The Iran-Israel war, in the latest news from international energy bodies, is now being described by the International Energy Agency as triggering “the greatest global energy security challenge in history.” But it may also go down as the catalyst that no climate summit, carbon tax, or green pledge ever managed to be — the shock that broke Asia’s decades-long dependence on Middle Eastern oil and gas.
The Numbers Are Staggering
Before the war, roughly 20% of the world’s oil and LNG passed through the Strait of Hormuz each day. Asia swallowed the lion’s share — 84% of the crude oil and 83% of the LNG moving through the strait were destined for Asian ports, with China, India, Japan, and South Korea alone accounting for 75% of those oil imports.
Then the strait closed. Brent crude surged from $72.48 a barrel on February 28 to a peak of $126 per barrel in March — a 55% spike that triggered the largest monthly oil price increase ever recorded. For import-dependent Asian economies, the pain was immediate and personal. India saw LPG queues and delayed deliveries. Japan and South Korea scrambled for alternative supply lines. The message was unmistakable: the era of cheap, reliable Middle Eastern fossil fuel had a brutal expiry date, and it had just arrived.
A Green Pivot Driven by Fear, Not Ideology
Unlike previous clean energy surges driven by climate ambition, this one is being driven by energy security panic — and that makes it harder to reverse.
In the latest news with Iran dominating energy and geopolitical headlines, South Korea’s energy minister publicly declared that the war is “serving as a significant turning point” for the country, committing to 100 gigawatts of renewable capacity by 2030 — a target once considered aspirational, now treated as a survival strategy. Indonesia, traditionally slow to reform, is accelerating solar and geothermal projects with urgency its green advocates never managed to generate through advocacy alone.

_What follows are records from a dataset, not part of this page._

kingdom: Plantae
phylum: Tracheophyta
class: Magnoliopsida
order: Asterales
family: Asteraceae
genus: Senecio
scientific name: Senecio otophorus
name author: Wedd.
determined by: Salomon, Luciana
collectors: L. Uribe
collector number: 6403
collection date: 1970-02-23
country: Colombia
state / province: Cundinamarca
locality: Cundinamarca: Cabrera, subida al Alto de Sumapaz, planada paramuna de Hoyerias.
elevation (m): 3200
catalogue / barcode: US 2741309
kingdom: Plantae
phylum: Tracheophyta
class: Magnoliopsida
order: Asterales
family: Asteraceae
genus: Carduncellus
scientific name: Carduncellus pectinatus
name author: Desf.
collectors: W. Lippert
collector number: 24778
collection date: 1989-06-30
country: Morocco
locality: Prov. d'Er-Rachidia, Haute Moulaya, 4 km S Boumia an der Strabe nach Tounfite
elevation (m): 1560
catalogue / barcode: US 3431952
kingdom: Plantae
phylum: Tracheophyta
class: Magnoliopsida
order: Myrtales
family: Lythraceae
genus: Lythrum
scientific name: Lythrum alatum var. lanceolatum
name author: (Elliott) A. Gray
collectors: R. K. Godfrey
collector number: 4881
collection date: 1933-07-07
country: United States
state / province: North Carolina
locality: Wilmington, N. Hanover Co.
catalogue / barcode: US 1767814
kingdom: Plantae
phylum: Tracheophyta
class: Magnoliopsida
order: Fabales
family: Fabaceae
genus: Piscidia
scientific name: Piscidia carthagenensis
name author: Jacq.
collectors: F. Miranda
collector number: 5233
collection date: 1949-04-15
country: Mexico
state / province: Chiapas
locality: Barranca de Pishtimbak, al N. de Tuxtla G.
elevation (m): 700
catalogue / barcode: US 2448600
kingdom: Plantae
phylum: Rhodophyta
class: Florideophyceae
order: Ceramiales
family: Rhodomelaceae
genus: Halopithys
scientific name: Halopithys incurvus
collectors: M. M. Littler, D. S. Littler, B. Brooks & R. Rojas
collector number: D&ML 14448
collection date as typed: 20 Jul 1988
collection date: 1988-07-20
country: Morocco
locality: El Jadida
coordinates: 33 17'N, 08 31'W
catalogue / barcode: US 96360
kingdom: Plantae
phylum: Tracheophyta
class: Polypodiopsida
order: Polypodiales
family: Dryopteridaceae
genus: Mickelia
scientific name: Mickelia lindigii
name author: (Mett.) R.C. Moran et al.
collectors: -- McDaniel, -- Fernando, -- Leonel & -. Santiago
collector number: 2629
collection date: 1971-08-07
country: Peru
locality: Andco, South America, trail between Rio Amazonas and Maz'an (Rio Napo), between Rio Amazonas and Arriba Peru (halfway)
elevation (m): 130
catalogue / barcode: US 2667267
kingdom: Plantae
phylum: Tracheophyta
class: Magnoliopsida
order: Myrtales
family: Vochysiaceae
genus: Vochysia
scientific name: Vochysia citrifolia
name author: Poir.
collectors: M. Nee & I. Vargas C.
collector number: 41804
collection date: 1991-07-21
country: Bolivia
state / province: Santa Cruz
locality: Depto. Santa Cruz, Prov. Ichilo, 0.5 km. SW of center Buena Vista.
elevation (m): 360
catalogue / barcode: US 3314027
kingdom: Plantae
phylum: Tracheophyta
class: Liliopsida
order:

The numbers from China tell the most dramatic story. According to energy think tank Ember, China exported 68 gigawatts of solar technology in March 2026 — surpassing the previous record by 50%. Fifty countries set new records for Chinese solar imports in a single month, with the sharpest growth in emerging Asian and African markets hammered hardest by the oil shock.
China, it turns out, had been quietly fortifying itself for exactly this scenario. It is now the world’s dominant exporter of solar panels, batteries, and electric vehicles — and the Iran-Israel war has handed it a geopolitical and commercial windfall as the rest of Asia races to buy its way out of fossil fuel vulnerability.
Nuclear Power Returns to the Table
The latest news with Iran also carries an unexpected subplot: a global revival of nuclear energy ambitions. The Bulletin of the Atomic Scientists notes that the war — launched in large part to eliminate Iran’s nuclear program — has paradoxically accelerated nuclear power adoption among energy-stressed nations across Asia and Africa. Countries that had shelved reactor plans amid public opposition are now reopening those conversations under the cover of an energy emergency.
For Asia’s nuclear-capable economies — India, South Korea, Japan — the logic is straightforward: a domestic nuclear base means energy that no Hormuz blockade can touch.
The Geopolitical Irony
There is a deep irony embedded in all of this. The Iran-Israel war, a conflict rooted in decades of geopolitical rivalry, may do more to accelerate the world’s clean energy transition than the entire Paris Agreement apparatus has achieved in a decade. As the Council on Foreign Relations notes, governments across Asia are now prioritising energy security through renewables, electrification, and alternative supply chains — not out of environmental virtue, but because the alternative is economic paralysis.
The IEA had already noted the energy transition was moving “very strongly” before February 28. The war has not redirected that momentum — it has multiplied it.
For Asia, the message from the Strait of Hormuz is now irreversible: every barrel of oil that must pass through a geopolitical chokepoint is a national security liability. Every solar panel, every battery, every nuclear megawatt generated at home is sovereignty reclaimed.
The war did not plan this outcome. But history rarely waits for the right intentions.